#### Task details:
How many lines in the data below contain the word "round"? State only the number.

#### Source information:
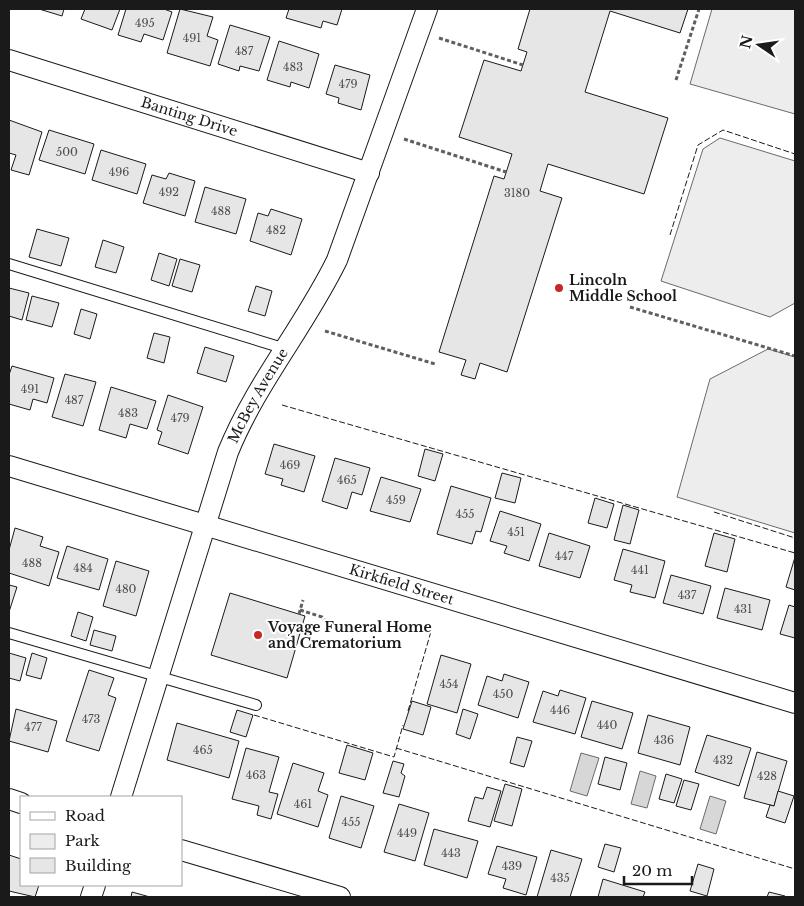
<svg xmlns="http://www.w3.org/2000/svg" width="804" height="906" font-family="'Libre Baskerville',serif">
  <rect width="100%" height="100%" fill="#fff"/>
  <g fill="#ededed" stroke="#6a6a6a">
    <polygon points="712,9 795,9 795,114 690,84"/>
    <polygon points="720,138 795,161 795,303 770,317 661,281 703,149"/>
    <polygon points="768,349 795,357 795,533 677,497 710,379"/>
  </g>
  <g fill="#d7d7d7" stroke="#6a6a6a">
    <polygon points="581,753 599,758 587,796 570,791"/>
    <polygon points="640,771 656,776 647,808 631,804"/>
    <polygon points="710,796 726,801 716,834 700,829"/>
  </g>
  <g fill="#e6e6e6" stroke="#1a1a1a">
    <polygon points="39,9 64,9 62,16"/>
    <polygon points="85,9 120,9 112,30 81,19"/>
    <polygon points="126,9 164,9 172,12 163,40 144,34 141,42 118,35"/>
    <polygon points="180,9 213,17 207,36 218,40 210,66 167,53"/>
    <polygon points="289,9 342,9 337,25 323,21 321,28 286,18"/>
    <polygon points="530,9 688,9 680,33 610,11 585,92 668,118 644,194 548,164 540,191 562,198 507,372 480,363 475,379 461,375 466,360 439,352 494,176 504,179 512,154 459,137 484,60 521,71 527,52 518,49"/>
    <polygon points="230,25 270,37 259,71 240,66 239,71 218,64"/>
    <polygon points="279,41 319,54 309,88 291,82 290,87 267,80"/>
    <polygon points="335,65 370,75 361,110 338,103 339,98 326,94"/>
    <polygon points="9,120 42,132 29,175 11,170 16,155 9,153"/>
    <polygon points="49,130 94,144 85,174 39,160"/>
    <polygon points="101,150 146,164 137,194 92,180"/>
    <polygon points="169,173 195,181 185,216 143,203 152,175 166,179"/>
    <polygon points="205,187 246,199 236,234 195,222"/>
    <polygon points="271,209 302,219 291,255 250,241 258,213 268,216"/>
    <polygon points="37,229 69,238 61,266 29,257"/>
    <polygon points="103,240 124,247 116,273 95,267"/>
    <polygon points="159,253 177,259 169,286 151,280"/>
    <polygon points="180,259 200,265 192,292 172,286"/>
    <polygon points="256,286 272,291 265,316 248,311"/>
    <polygon points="9,288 29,293 22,320 9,316"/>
    <polygon points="32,296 59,303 52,327 26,320"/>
    <polygon points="81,309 97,314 90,339 74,334"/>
    <polygon points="154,333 170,337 164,363 147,358"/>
    <polygon points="205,347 234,356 226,382 197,373"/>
    <polygon points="12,366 54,378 47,403 33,399 30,410 9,404 9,375"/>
    <polygon points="65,374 96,382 83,426 52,417"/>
    <polygon points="111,387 156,401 147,429 130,424 126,438 99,430"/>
    <polygon points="168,395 203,407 188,454 158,444 162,432 157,430"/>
    <polygon points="274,444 315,456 304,492 281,485 283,479 265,474"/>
    <polygon points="425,449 443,454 435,481 418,476"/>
    <polygon points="335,458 370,468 362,495 352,492 347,509 322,501"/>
    <polygon points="502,473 521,478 515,503 495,498"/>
    <polygon points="381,477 421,489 410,522 370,511"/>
    <polygon points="451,486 491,498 481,532 476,531 472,544 437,534"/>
    <polygon points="595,498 614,504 607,528 588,523"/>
    <polygon points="623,505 639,510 630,544 614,540"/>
    <polygon points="500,511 541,524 529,561 504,553 507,546 490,541"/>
    <polygon points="15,528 43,537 40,546 59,552 49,586 9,573 9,550"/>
    <polygon points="549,533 590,546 580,578 539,566"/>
    <polygon points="714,533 735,539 727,572 705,566"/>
    <polygon points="67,546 108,559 99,590 57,578"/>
    <polygon points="623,549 665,561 655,598 630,592 632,585 614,580"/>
    <polygon points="795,557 795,590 786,587"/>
    <polygon points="116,561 149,571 136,616 103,606"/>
    <polygon points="671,575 711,586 703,614 663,603"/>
    <polygon points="9,585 17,587 9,612"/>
    <polygon points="725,588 770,600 762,630 717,618"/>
    <polygon points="230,593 305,616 287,678 211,655"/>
    <polygon points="789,605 795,607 795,638 780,634"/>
    <polygon points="78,612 93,617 86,641 71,636"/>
    <polygon points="94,630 116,636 112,651 90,645"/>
    <polygon points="9,653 26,658 20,681 9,678"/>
    <polygon points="32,653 47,658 41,679 26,675"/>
    <polygon points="441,655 471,664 457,713 427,704"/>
    <polygon points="89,670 114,678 108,695 116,698 99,751 66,741"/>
    <polygon points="504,674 529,682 518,718 478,705 487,676 502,681"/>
    <polygon points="560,690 586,698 575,734 533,722 543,691 558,696"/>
    <polygon points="412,701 431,707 423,735 403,729"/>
    <polygon points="592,701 633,713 622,749 581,737"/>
    <polygon points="16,709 57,721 48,752 9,741"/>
    <polygon points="463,709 478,714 470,739 456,734"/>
    <polygon points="237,710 253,715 246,737 230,732"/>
    <polygon points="648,715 690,727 680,765 638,753"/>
    <polygon points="177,723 239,741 229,778 167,760"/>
    <polygon points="707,735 751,748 739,786 695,772"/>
    <polygon points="517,737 532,741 524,767 510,763"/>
    <polygon points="347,745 373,753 365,780 339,773"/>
    <polygon points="246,748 279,757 269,792 278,794 271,819 257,815 259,806 232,799"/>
    <polygon points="757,752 787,761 774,806 744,798"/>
    <polygon points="605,757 627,763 620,790 598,784"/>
    <polygon points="393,761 404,764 401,773 405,776 399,797 383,793"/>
    <polygon points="293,763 324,773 318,791 328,795 318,827 277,814"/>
    <polygon points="666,774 682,779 674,803 659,799"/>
    <polygon points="684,780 699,784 691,810 676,806"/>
    <polygon points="505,784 522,789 512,826 494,821"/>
    <polygon points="487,787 501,791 490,827 468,821 475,797 483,799"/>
    <polygon points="778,791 794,796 785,823 766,817 770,805 774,806"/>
    <polygon points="341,796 374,806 361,848 329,838"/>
    <polygon points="399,804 429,813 415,861 384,852"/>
    <polygon points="434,829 478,841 467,878 424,865"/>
    <polygon points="605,844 621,848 614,872 598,867"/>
    <polygon points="497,846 537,857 526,895 503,888 506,879 488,874"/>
    <polygon points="551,850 582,859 570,897 537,897"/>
    <polygon points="9,855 21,859 21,885 39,885 35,897 9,891"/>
    <polygon points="698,864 714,869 707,896 690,891"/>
    <polygon points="603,879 645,892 643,897 598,897"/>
    <polygon points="132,892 150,897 131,897"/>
    <polygon points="769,892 785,896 784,897 767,897"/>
  </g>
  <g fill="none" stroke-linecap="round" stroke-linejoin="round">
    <g stroke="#1a1a1a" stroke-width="12">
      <g id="lane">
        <polyline points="9,264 286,349"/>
        <polyline points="9,633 256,705"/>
      </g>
    </g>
    <g stroke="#1a1a1a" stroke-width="22">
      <g id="street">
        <path id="s1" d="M9,60l360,113"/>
        <path id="s2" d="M9,466l786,237"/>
        <path id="s3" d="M121,797l107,-345c28,-69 77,-126 109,-192l90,-251"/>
        <polyline points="9,799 21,803"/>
        <polyline points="181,850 340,897"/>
        <polyline points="91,897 95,885"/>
      </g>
    </g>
    <g stroke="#5f5f5f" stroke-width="3" stroke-dasharray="4 2.5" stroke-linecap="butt">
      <polyline points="439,38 523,65"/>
      <polyline points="676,80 699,9"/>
      <polyline points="404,139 506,172"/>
      <polyline points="630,307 795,356"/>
      <polyline points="325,331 435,364"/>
      <polyline points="300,610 322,617 330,627"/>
      <polyline points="299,614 303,600"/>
    </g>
    <use href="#lane" stroke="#fff" stroke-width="10"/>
    <use href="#street" stroke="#fff" stroke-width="20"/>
    <g stroke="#1a1a1a" stroke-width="1" stroke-dasharray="6 2.5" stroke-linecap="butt">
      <polyline points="670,235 698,145 723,130 795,154"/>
      <polyline points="282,405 795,553"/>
      <polyline points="714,512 795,538"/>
      <polyline points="408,711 432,628"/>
      <polyline points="254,715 394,757 403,725"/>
      <polyline points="396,748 795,869"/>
    </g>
  </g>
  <g fill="#c62828" stroke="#fff" stroke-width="2">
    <circle cx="559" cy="288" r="5"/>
    <circle cx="258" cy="635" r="5"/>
  </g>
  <g text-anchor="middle" stroke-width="4" stroke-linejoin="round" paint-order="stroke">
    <g font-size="11" fill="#4d4d4d">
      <text x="145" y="27">495</text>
      <text x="192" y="42">491</text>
      <text x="244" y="55">487</text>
      <text x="293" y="71">483</text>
      <text x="348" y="88">479</text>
      <text x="67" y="156">500</text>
      <text x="119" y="176">496</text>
      <text x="169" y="196">492</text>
      <text x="517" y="197">3180</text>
      <text x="221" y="215">488</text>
      <text x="276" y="234">482</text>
      <text x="30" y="393">491</text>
      <text x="74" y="404">487</text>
      <text x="128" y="417">483</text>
      <text x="180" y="422">479</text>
      <text x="290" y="469">469</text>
      <text x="347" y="484">465</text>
      <text x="396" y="504">459</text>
      <text x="465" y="518">455</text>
      <text x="516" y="536">451</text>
      <text x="564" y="560">447</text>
      <text x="32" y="567">488</text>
      <text x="83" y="572">484</text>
      <text x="640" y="574">441</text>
      <text x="126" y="593">480</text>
      <text x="687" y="599">437</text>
      <text x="743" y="613">431</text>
      <text x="449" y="688">454</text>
      <text x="503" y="698">450</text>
      <text x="560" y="714">446</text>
      <text x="91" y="723">473</text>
      <text x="607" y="729">440</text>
      <text x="33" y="731">477</text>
      <text x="664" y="744">436</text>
      <text x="203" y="754">465</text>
      <text x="723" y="764">432</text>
      <text x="256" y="779">463</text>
      <text x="767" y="780">428</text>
      <text x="303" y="808">461</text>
      <text x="351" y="826">455</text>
      <text x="407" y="837">449</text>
      <text x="451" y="857">443</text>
      <text x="512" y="870">439</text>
      <text x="560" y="882">435</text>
    </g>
    <g font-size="14" fill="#1a1a1a" stroke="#fff">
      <text dy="5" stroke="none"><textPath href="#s1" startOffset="189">Banting Drive</textPath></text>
      <text dy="5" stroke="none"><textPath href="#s3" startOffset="425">McBey Avenue</textPath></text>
      <text dy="5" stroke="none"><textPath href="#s2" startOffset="410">Kirkfield Street</textPath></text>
    </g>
    <g font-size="14" font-weight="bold" fill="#1a1a1a" stroke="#fff" text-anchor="start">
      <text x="569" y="285">Lincoln<tspan x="569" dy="16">Middle School</tspan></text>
      <text x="268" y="632">Voyage Funeral Home<tspan x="268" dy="16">and Crematorium</tspan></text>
    </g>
  </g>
  <rect width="804" height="906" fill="none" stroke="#1a1a1a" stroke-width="20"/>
  <rect x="20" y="796" width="162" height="90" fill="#ffffff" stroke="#a3a3a3"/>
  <rect x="30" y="812" width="25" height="8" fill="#ffffff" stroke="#a3a3a3"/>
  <text x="65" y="821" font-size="15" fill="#1a1a1a">Road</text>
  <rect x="30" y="834" width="25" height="15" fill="#ededed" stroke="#a3a3a3"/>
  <text x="65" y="846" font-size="15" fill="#1a1a1a">Park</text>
  <rect x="30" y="858" width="25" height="15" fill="#e6e6e6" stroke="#a3a3a3"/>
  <text x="65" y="871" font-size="15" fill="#1a1a1a">Building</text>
  <g transform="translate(759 45) rotate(283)" stroke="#ffffff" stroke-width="4" paint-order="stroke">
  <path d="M0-4L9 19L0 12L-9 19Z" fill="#1a1a1a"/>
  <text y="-8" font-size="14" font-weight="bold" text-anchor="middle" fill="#1a1a1a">N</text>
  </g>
  <path d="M624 876v8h68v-8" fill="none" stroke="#1a1a1a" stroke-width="2.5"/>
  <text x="632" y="876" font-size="15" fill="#1a1a1a" stroke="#ffffff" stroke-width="4" paint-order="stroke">20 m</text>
</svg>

#### Reply:
2